**Directions**
Each line in the records below that has the word "equidad" should be copied.

□ □ □ □

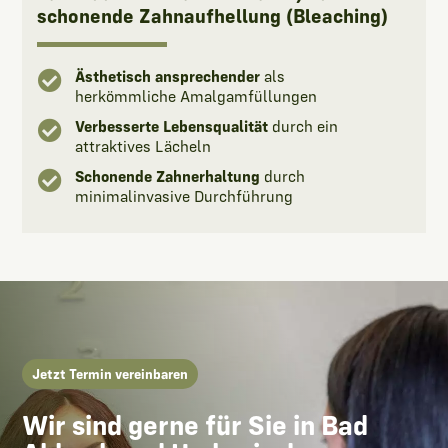
schonende Zahnaufhellung (Bleaching)

Ästhetisch ansprechender
als
herkömmliche Amalgamfüllungen

Verbesserte Lebensqualität
durch ein
attraktives Lächeln

Schonende Zahnerhaltung
durch
minimalinvasive Durchführung
Jetzt Termin vereinbaren
Wir sind gerne für Sie in Bad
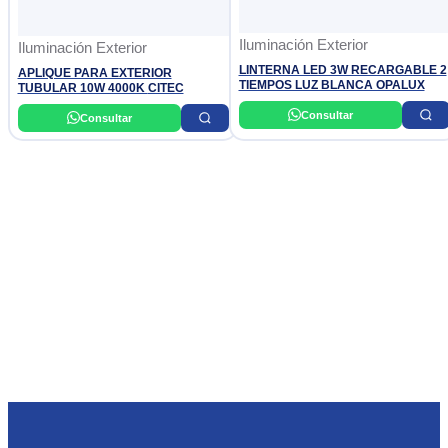
Iluminación Exterior
Iluminación Exterior
LINTERNA LED 3W RECARGABLE 2
APLIQUE PARA EXTERIOR
TIEMPOS LUZ BLANCA OPALUX
TUBULAR 10W 4000K CITEC
Consultar
Consultar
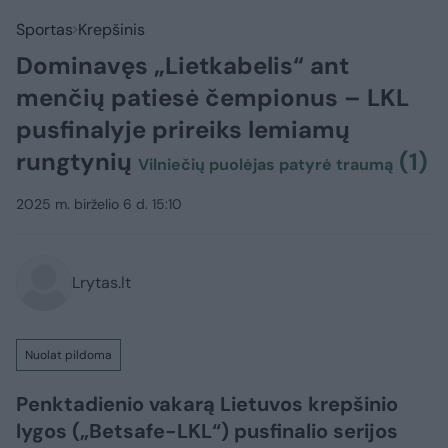
Sportas
Krepšinis
Dominavęs „Lietkabelis“ ant
menčių patiesė čempionus – LKL
pusfinalyje prireiks lemiamų
rungtynių
(1)
Vilniečių puolėjas patyrė traumą
2025 m. birželio 6 d. 15:10
Lrytas.lt
Nuolat pildoma
Penktadienio vakarą Lietuvos krepšinio
lygos („Betsafe-LKL“) pusfinalio serijos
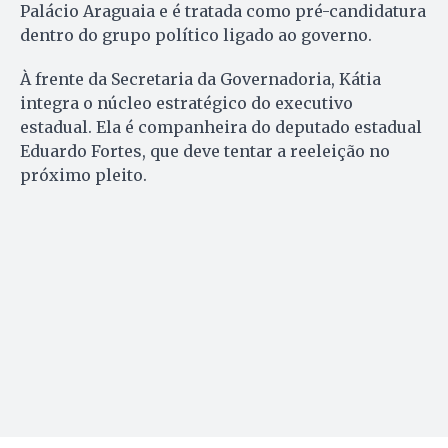
Palácio Araguaia e é tratada como pré-candidatura
dentro do grupo político ligado ao governo.
À frente da Secretaria da Governadoria, Kátia
integra o núcleo estratégico do executivo
estadual. Ela é companheira do deputado estadual
Eduardo Fortes, que deve tentar a reeleição no
próximo pleito.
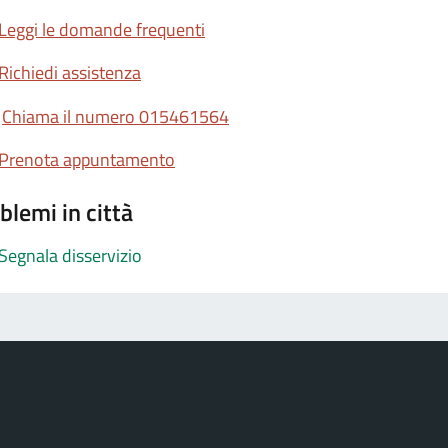
Leggi le domande frequenti
Richiedi assistenza
Chiama il numero 015461564
Prenota appuntamento
blemi in città
Segnala disservizio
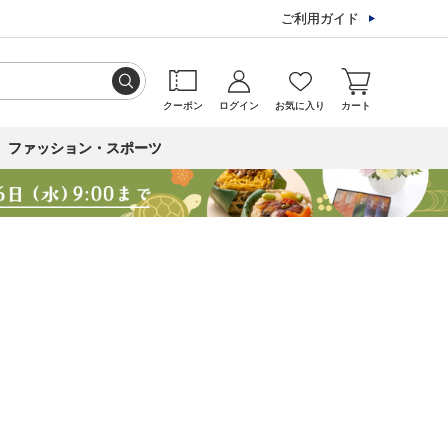
ご利用ガイド
クーポン
ログイン
お気に入り
カート
ファッション・スポーツ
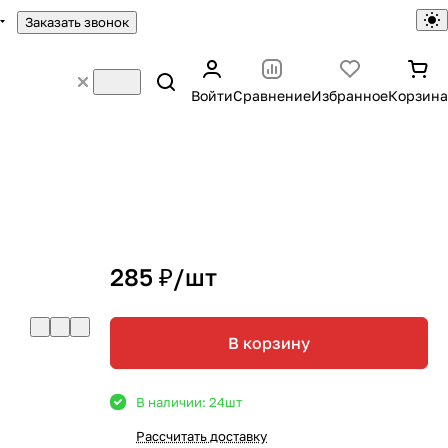
Заказать звонок
Войти
Сравнение
Избранное
Корзина
285 ₽/
шт
В корзину
В наличии: 24
шт
Рассчитать доставку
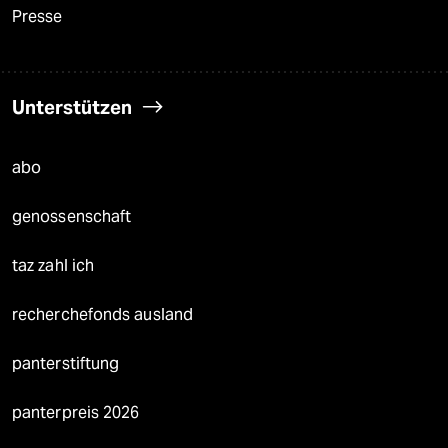
Presse
Unterstützen
abo
genossenschaft
taz zahl ich
recherchefonds ausland
panterstiftung
panterpreis 2026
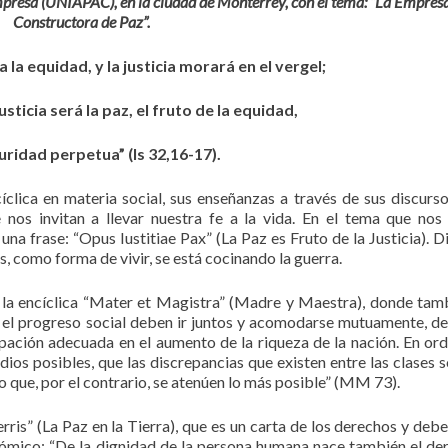
mpresa (UNIAPAC), en la ciudad de Monterrey, con el tema: “La Empres
Constructora de Paz”.
 la equidad, y la justicia morará en el vergel;
usticia será la paz, el fruto de la equidad,
uridad perpetua” (Is 32,16-17).
clica en materia social, sus enseñanzas a través de sus discurso
nos invitan a llevar nuestra fe a la vida. En el tema que nos
a frase: “Opus Iustitiae Pax” (La Paz es Fruto de la Justicia). D
, como forma de vivir, se está cocinando la guerra.
1 la encíclica “Mater et Magistra” (Madre y Maestra), donde tam
 y el progreso social deben ir juntos y acomodarse mutuamente, d
ipación adecuada en el aumento de la riqueza de la nación. En ord
dios posibles, que las discrepancias que existen entre las clases s
o que, por el contrario, se atenúen lo más posible” (MM 73).
rris” (La Paz en la Tierra), que es un carta de los derechos y debe
nómico: “De la dignidad de la persona humana nace también el de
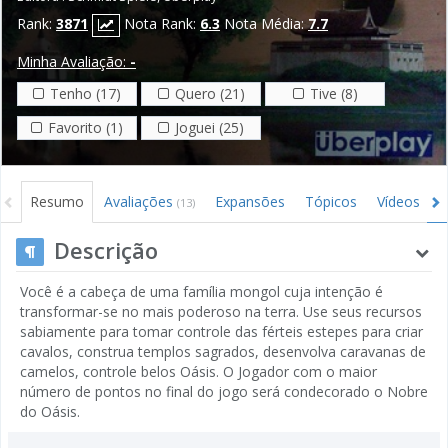
Rank:
3871
Nota Rank:
6.3
Nota Média:
7.7
Minha Avaliação:
-
Tenho (17)
Quero (21)
Tive (8)
Favorito (1)
Joguei (25)
Resumo
Avaliações
Expansões
Tópicos
Vídeos
(13)
Descrição
Você é a cabeça de uma família mongol cuja intenção é
transformar-se no mais poderoso na terra. Use seus recursos
sabiamente para tomar controle das férteis estepes para criar
cavalos, construa templos sagrados, desenvolva caravanas de
camelos, controle belos Oásis. O Jogador com o maior
número de pontos no final do jogo será condecorado o Nobre
do Oásis.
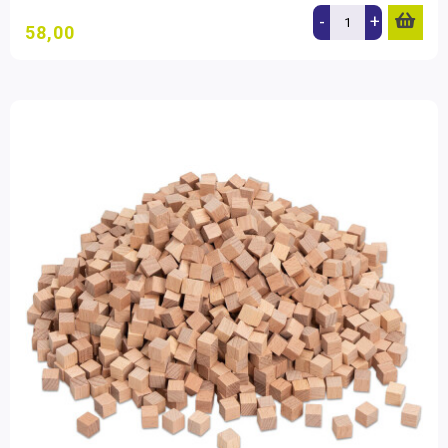
-
+
58,00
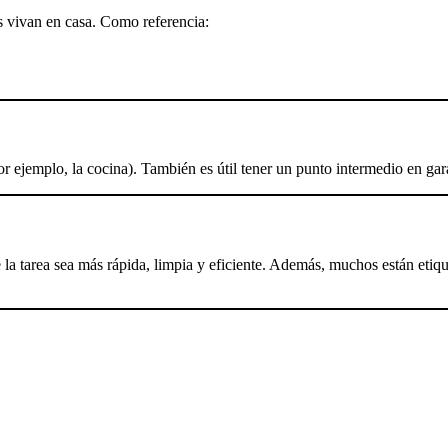
s vivan en casa. Como referencia:
or ejemplo, la cocina). También es útil tener un punto intermedio en gar
la tarea sea más rápida, limpia y eficiente. Además, muchos están etiqu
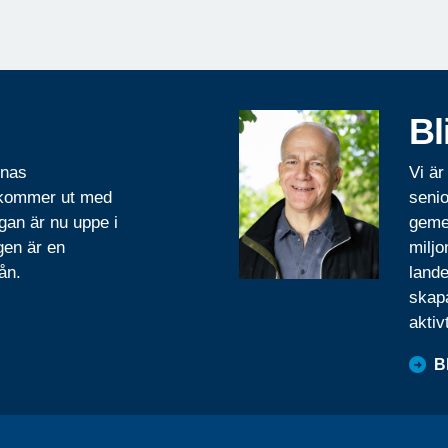
Bl
rnas
Vi är
 kommer ut med
senio
gan är nu uppe i
geme
gen är en
miljo
ån.
lande
skapa
aktiv
B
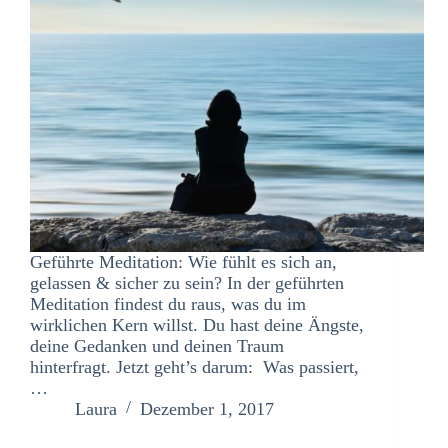
Geführte Meditation: Wie fühlt es sich an,
gelassen & sicher zu sein? In der geführten
Meditation findest du raus, was du im
wirklichen Kern willst. Du hast deine Ängste,
deine Gedanken und deinen Traum
hinterfragt. Jetzt geht’s darum: Was passiert,
…
Laura
Dezember 1, 2017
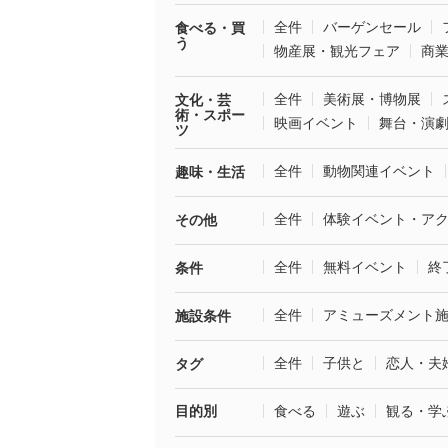
全件
バーゲンセール
食べる・買
う
物産展・観光フェア
商
全件
美術展・博物展
文化・芸
術・スポー
映画イベント
舞台・演
ツ
全件
動物関連イベント
趣味・生活
全件
体験イベント・ア
その他
全件
無料イベント
終
条件
全件
アミューズメント
施設条件
全件
子供と
恋人・夫
タグ
目的別
食べる
遊ぶ
観る・学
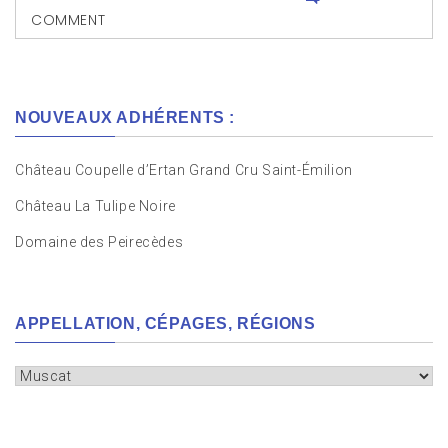
COMMENT
NOUVEAUX ADHÉRENTS :
Château Coupelle d’Ertan Grand Cru Saint-Émilion
Château La Tulipe Noire
Domaine des Peirecèdes
APPELLATION, CÉPAGES, RÉGIONS
Appellation,
cépages,
régions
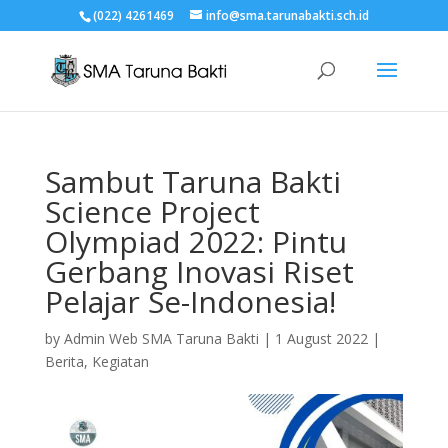
(022) 4261469
info@sma.tarunabakti.sch.id
Sambut Taruna Bakti
Science Project
Olympiad 2022: Pintu
Gerbang Inovasi Riset
Pelajar Se-Indonesia!
by
Admin Web SMA Taruna Bakti
|
1 August 2022
|
Berita
,
Kegiatan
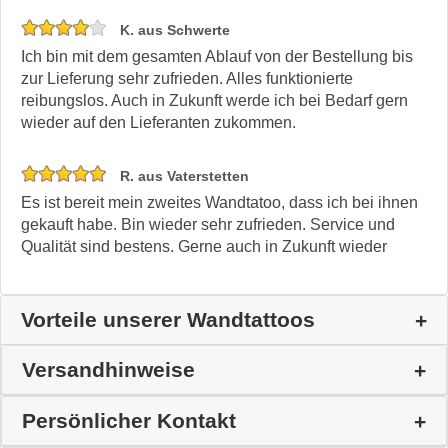
K. aus Schwerte
Ich bin mit dem gesamten Ablauf von der Bestellung bis
zur Lieferung sehr zufrieden. Alles funktionierte
reibungslos. Auch in Zukunft werde ich bei Bedarf gern
wieder auf den Lieferanten zukommen.
R. aus Vaterstetten
Es ist bereit mein zweites Wandtatoo, dass ich bei ihnen
gekauft habe. Bin wieder sehr zufrieden. Service und
Qualität sind bestens. Gerne auch in Zukunft wieder
Vorteile unserer Wandtattoos
Versandhinweise
Persönlicher Kontakt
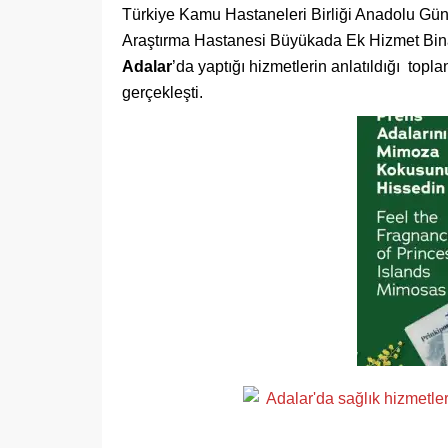
Türkiye Kamu Hastaneleri Birliği Anadolu Güne
Araştırma Hastanesi Büyükada Ek Hizmet Binası 
Adalar
’da yaptığı hizmetlerin anlatıldığı top
gerçekleşti.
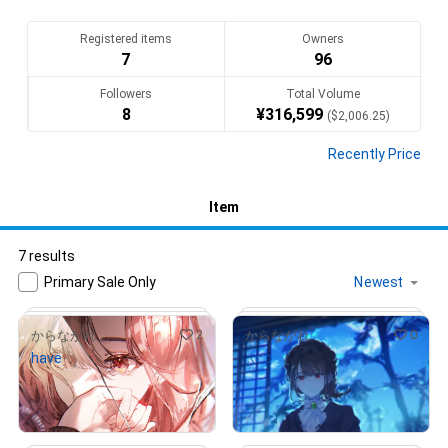
Registered items
Owners
7
96
Followers
Total Volume
8
¥
316,599
(
$
2,006.25
)
Recently Price
Item
7 results
Primary Sale Only
2
0
からながれ
からながれ
have
ぷつ
¥
6,000
¥
6,000
(
$
38.02
)
(
$
38.02
)
Primary Sale
Primary Sale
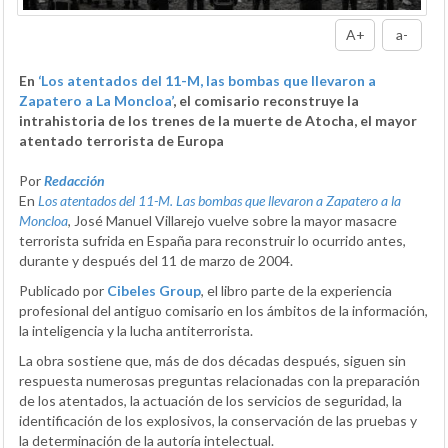
A+
a-
En
‘Los atentados del 11-M, las bombas que llevaron a
Zapatero a La Moncloa’
, el comisario reconstruye la
intrahistoria de los trenes de la muerte de Atocha, el mayor
atentado terrorista de Europa
Por
Redacción
En
Los atentados del 11-M. Las bombas que llevaron a Zapatero a la
Moncloa
, José Manuel Villarejo vuelve sobre la mayor masacre
terrorista sufrida en España para reconstruir lo ocurrido antes,
durante y después del 11 de marzo de 2004.
Publicado por
Cibeles Group
, el libro parte de la experiencia
profesional del antiguo comisario en los ámbitos de la información,
la inteligencia y la lucha antiterrorista.
La obra sostiene que, más de dos décadas después, siguen sin
respuesta numerosas preguntas relacionadas con la preparación
de los atentados, la actuación de los servicios de seguridad, la
identificación de los explosivos, la conservación de las pruebas y
la determinación de la autoría intelectual.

□ □ □ □

**Written solution**
 la equidad, y la justicia morará en el vergel;
usticia será la paz, el fruto de la equidad,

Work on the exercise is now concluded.